Copy the entries without a single change. Pictures should be dropped.

====================

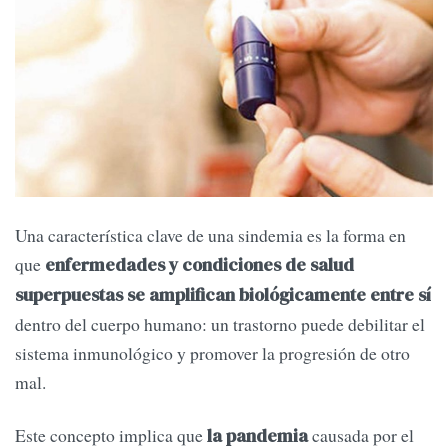
Una característica clave de una sindemia es la forma en
que
enfermedades y condiciones de salud
superpuestas se amplifican biológicamente entre sí
dentro del cuerpo humano: un trastorno puede debilitar el
sistema inmunológico y promover la progresión de otro
mal.
Este concepto implica que
causada por el
la pandemia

====================

Exercise answer
Una característica clave de una sindemia es la forma en
que
enfermedades y condiciones de salud
superpuestas se amplifican biológicamente entre sí
dentro del cuerpo humano: un trastorno puede debilitar el
sistema inmunológico y promover la progresión de otro
mal.
Este concepto implica que
causada por el
la pandemia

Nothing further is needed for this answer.